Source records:

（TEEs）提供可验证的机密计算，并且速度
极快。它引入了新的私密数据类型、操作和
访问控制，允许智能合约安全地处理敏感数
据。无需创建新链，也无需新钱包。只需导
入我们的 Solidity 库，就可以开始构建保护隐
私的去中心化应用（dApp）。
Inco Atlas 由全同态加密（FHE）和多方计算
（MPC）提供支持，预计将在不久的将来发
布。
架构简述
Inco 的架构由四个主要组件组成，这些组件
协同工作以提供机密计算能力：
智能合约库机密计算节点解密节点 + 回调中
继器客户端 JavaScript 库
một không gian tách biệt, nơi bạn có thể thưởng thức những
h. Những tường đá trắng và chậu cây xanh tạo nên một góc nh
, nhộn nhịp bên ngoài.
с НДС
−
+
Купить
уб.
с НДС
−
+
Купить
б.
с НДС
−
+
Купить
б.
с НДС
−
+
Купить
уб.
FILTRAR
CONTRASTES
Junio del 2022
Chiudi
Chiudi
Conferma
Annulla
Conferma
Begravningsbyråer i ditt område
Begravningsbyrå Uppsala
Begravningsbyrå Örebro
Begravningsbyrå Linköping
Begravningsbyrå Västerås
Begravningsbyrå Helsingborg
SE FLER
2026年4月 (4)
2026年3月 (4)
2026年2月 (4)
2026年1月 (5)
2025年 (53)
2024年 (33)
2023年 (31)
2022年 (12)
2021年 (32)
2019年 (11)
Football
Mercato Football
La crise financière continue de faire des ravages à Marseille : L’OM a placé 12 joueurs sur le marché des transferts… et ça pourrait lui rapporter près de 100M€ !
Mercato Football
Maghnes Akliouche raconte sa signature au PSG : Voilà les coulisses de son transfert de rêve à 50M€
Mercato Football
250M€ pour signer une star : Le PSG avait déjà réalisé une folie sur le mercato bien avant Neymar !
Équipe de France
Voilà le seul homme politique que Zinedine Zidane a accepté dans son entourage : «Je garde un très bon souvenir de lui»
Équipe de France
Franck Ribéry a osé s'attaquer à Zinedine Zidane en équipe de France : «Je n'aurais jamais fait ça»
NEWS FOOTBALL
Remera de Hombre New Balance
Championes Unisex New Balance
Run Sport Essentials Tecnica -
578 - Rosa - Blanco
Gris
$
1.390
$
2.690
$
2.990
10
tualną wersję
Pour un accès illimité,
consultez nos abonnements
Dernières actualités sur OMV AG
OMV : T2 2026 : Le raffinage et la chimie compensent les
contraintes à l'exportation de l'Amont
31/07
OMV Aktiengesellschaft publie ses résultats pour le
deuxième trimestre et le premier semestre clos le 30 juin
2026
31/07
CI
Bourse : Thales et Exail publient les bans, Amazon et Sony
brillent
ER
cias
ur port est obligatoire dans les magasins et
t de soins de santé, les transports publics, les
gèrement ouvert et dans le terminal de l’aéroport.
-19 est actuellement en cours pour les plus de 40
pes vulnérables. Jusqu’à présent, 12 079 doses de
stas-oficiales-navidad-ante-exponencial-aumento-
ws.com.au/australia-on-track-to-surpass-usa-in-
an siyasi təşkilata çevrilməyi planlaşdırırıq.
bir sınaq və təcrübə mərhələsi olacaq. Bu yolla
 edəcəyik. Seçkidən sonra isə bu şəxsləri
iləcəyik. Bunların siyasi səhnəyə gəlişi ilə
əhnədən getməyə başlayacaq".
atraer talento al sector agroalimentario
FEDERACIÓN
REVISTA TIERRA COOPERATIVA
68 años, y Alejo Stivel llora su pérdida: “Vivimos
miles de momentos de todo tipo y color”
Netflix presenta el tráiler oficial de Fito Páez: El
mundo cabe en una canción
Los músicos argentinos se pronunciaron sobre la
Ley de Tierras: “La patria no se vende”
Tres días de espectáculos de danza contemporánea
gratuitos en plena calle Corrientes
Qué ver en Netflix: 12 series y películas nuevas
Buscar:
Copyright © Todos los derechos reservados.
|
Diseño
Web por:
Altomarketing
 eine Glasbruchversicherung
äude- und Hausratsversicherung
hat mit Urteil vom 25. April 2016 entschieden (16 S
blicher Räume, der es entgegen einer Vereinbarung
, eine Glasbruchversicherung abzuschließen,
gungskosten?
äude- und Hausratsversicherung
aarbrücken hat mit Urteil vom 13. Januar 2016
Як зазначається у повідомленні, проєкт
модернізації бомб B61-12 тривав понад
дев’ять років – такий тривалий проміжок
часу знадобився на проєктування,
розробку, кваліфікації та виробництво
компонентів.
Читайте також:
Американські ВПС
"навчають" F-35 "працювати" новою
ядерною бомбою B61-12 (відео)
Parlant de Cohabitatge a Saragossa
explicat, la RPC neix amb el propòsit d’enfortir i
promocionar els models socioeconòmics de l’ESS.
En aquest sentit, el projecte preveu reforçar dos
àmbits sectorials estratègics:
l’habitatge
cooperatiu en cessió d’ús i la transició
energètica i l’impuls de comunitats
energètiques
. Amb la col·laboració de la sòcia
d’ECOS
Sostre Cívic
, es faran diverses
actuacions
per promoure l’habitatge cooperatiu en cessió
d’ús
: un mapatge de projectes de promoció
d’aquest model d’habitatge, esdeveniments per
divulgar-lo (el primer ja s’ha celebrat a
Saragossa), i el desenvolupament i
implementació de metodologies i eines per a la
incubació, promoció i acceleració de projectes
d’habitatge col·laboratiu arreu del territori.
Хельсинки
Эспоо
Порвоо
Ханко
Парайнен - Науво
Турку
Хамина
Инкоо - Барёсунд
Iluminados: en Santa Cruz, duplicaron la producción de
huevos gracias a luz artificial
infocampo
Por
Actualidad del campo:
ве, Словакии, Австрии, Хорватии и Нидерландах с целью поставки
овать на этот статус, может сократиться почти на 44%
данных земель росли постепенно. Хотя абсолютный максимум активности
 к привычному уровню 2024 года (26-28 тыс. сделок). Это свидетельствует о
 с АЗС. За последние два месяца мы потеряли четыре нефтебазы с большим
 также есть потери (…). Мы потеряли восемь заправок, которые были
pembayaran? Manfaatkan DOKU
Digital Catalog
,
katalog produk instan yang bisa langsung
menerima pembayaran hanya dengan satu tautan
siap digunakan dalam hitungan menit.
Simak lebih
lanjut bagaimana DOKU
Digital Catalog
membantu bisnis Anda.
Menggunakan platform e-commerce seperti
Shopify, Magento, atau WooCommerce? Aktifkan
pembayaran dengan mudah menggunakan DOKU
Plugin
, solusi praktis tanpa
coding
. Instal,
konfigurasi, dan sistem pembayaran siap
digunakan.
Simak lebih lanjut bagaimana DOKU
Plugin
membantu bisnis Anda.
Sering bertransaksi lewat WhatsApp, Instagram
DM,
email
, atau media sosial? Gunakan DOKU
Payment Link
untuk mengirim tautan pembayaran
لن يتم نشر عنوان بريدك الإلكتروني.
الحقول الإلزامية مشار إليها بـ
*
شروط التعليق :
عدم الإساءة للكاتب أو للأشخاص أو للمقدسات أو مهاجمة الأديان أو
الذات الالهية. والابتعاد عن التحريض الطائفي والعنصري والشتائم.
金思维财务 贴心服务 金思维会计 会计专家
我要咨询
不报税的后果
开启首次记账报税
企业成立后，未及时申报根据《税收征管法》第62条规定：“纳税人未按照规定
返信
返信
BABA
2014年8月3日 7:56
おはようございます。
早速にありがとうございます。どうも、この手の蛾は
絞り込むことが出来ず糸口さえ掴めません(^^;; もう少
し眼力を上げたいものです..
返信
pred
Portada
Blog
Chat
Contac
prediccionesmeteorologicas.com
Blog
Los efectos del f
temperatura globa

WHAT TO WORK ON
Copy all of the data above line for line, leaving every character unchanged.

YOUR RESPONSE
（TEEs）提供可验证的机密计算，并且速度
极快。它引入了新的私密数据类型、操作和
访问控制，允许智能合约安全地处理敏感数
据。无需创建新链，也无需新钱包。只需导
入我们的 Solidity 库，就可以开始构建保护隐
私的去中心化应用（dApp）。
Inco Atlas 由全同态加密（FHE）和多方计算
（MPC）提供支持，预计将在不久的将来发
布。
架构简述
Inco 的架构由四个主要组件组成，这些组件
协同工作以提供机密计算能力：
智能合约库机密计算节点解密节点 + 回调中
继器客户端 JavaScript 库
một không gian tách biệt, nơi bạn có thể thưởng thức những
h. Những tường đá trắng và chậu cây xanh tạo nên một góc nh
, nhộn nhịp bên ngoài.
с НДС
−
+
Купить
уб.
с НДС
−
+
Купить
б.
с НДС
−
+
Купить
б.
с НДС
−
+
Купить
уб.
FILTRAR
CONTRASTES
Junio del 2022
Chiudi
Chiudi
Conferma
Annulla
Conferma
Begravningsbyråer i ditt område
Begravningsbyrå Uppsala
Begravningsbyrå Örebro
Begravningsbyrå Linköping
Begravningsbyrå Västerås
Begravningsbyrå Helsingborg
SE FLER
2026年4月 (4)
2026年3月 (4)
2026年2月 (4)
2026年1月 (5)
2025年 (53)
2024年 (33)
2023年 (31)
2022年 (12)
2021年 (32)
2019年 (11)
Football
Mercato Football
La crise financière continue de faire des ravages à Marseille : L’OM a placé 12 joueurs sur le marché des transferts… et ça pourrait lui rapporter près de 100M€ !
Mercato Football
Maghnes Akliouche raconte sa signature au PSG : Voilà les coulisses de son transfert de rêve à 50M€
Mercato Football
250M€ pour signer une star : Le PSG avait déjà réalisé une folie sur le mercato bien avant Neymar !
Équipe de France
Voilà le seul homme politique que Zinedine Zidane a accepté dans son entourage : «Je garde un très bon souvenir de lui»
Équipe de France
Franck Ribéry a osé s'attaquer à Zinedine Zidane en équipe de France : «Je n'aurais jamais fait ça»
NEWS FOOTBALL
Remera de Hombre New Balance
Championes Unisex New Balance
Run Sport Essentials Tecnica -
578 - Rosa - Blanco
Gris
$
1.390
$
2.690
$
2.990
10
tualną wersję
Pour un accès illimité,
consultez nos abonnements
Dernières actualités sur OMV AG
OMV : T2 2026 : Le raffinage et la chimie compensent les
contraintes à l'exportation de l'Amont
31/07
OMV Aktiengesellschaft publie ses résultats pour le
deuxième trimestre et le premier semestre clos le 30 juin
2026
31/07
CI
Bourse : Thales et Exail publient les bans, Amazon et Sony
brillent
ER
cias
ur port est obligatoire dans les magasins et
t de soins de santé, les transports publics, les
gèrement ouvert et dans le terminal de l’aéroport.
-19 est actuellement en cours pour les plus de 40
pes vulnérables. Jusqu’à présent, 12 079 doses de
stas-oficiales-navidad-ante-exponencial-aumento-
ws.com.au/australia-on-track-to-surpass-usa-in-
an siyasi təşkilata çevrilməyi planlaşdırırıq.
bir sınaq və təcrübə mərhələsi olacaq. Bu yolla
 edəcəyik. Seçkidən sonra isə bu şəxsləri
iləcəyik. Bunların siyasi səhnəyə gəlişi ilə
əhnədən getməyə başlayacaq".
atraer talento al sector agroalimentario
FEDERACIÓN
REVISTA TIERRA COOPERATIVA
68 años, y Alejo Stivel llora su pérdida: “Vivimos
miles de momentos de todo tipo y color”
Netflix presenta el tráiler oficial de Fito Páez: El
mundo cabe en una canción
Los músicos argentinos se pronunciaron sobre la
Ley de Tierras: “La patria no se vende”
Tres días de espectáculos de danza contemporánea
gratuitos en plena calle Corrientes
Qué ver en Netflix: 12 series y películas nuevas
Buscar:
Copyright © Todos los derechos reservados.
|
Diseño
Web por:
Altomarketing
 eine Glasbruchversicherung
äude- und Hausratsversicherung
hat mit Urteil vom 25. April 2016 entschieden (16 S
blicher Räume, der es entgegen einer Vereinbarung
, eine Glasbruchversicherung abzuschließen,
gungskosten?
äude- und Hausratsversicherung
aarbrücken hat mit Urteil vom 13. Januar 2016
Як зазначається у повідомленні, проєкт
модернізації бомб B61-12 тривав понад
дев’ять років – такий тривалий проміжок
часу знадобився на проєктування,
розробку, кваліфікації та виробництво
компонентів.
Читайте також:
Американські ВПС
"навчають" F-35 "працювати" новою
ядерною бомбою B61-12 (відео)
Parlant de Cohabitatge a Saragossa
explicat, la RPC neix amb el propòsit d’enfortir i
promocionar els models socioeconòmics de l’ESS.
En aquest sentit, el projecte preveu reforçar dos
àmbits sectorials estratègics:
l’habitatge
cooperatiu en cessió d’ús i la transició
energètica i l’impuls de comunitats
energètiques
. Amb la col·laboració de la sòcia
d’ECOS
Sostre Cívic
, es faran diverses
actuacions
per promoure l’habitatge cooperatiu en cessió
d’ús
: un mapatge de projectes de promoció
d’aquest model d’habitatge, esdeveniments per
divulgar-lo (el primer ja s’ha celebrat a
Saragossa), i el desenvolupament i
implementació de metodologies i eines per a la
incubació, promoció i acceleració de projectes
d’habitatge col·laboratiu arreu del territori.
Хельсинки
Эспоо
Порвоо
Ханко
Парайнен - Науво
Турку
Хамина
Инкоо - Барёсунд
Iluminados: en Santa Cruz, duplicaron la producción de
huevos gracias a luz artificial
infocampo
Por
Actualidad del campo:
ве, Словакии, Австрии, Хорватии и Нидерландах с целью поставки
овать на этот статус, может сократиться почти на 44%
данных земель росли постепенно. Хотя абсолютный максимум активности
 к привычному уровню 2024 года (26-28 тыс. сделок). Это свидетельствует о
 с АЗС. За последние два месяца мы потеряли четыре нефтебазы с большим
 также есть потери (…). Мы потеряли восемь заправок, которые были
pembayaran? Manfaatkan DOKU
Digital Catalog
,
katalog produk instan yang bisa langsung
menerima pembayaran hanya dengan satu tautan
siap digunakan dalam hitungan menit.
Simak lebih
lanjut bagaimana DOKU
Digital Catalog
membantu bisnis Anda.
Menggunakan platform e-commerce seperti
Shopify, Magento, atau WooCommerce? Aktifkan
pembayaran dengan mudah menggunakan DOKU
Plugin
, solusi praktis tanpa
coding
. Instal,
konfigurasi, dan sistem pembayaran siap
digunakan.
Simak lebih lanjut bagaimana DOKU
Plugin
membantu bisnis Anda.
Sering bertransaksi lewat WhatsApp, Instagram
DM,
email
, atau media sosial? Gunakan DOKU
Payment Link
untuk mengirim tautan pembayaran
لن يتم نشر عنوان بريدك الإلكتروني.
الحقول الإلزامية مشار إليها بـ
*
شروط التعليق :
عدم الإساءة للكاتب أو للأشخاص أو للمقدسات أو مهاجمة الأديان أو
الذات الالهية. والابتعاد عن التحريض الطائفي والعنصري والشتائم.
金思维财务 贴心服务 金思维会计 会计专家
我要咨询
不报税的后果
开启首次记账报税
企业成立后，未及时申报根据《税收征管法》第62条规定：“纳税人未按照规定
返信
返信
BABA
2014年8月3日 7:56
おはようございます。
早速にありがとうございます。どうも、この手の蛾は
絞り込むことが出来ず糸口さえ掴めません(^^;; もう少
し眼力を上げたいものです..
返信
pred
Portada
Blog
Chat
Contac
prediccionesmeteorologicas.com
Blog
Los efectos del f
temperatura globa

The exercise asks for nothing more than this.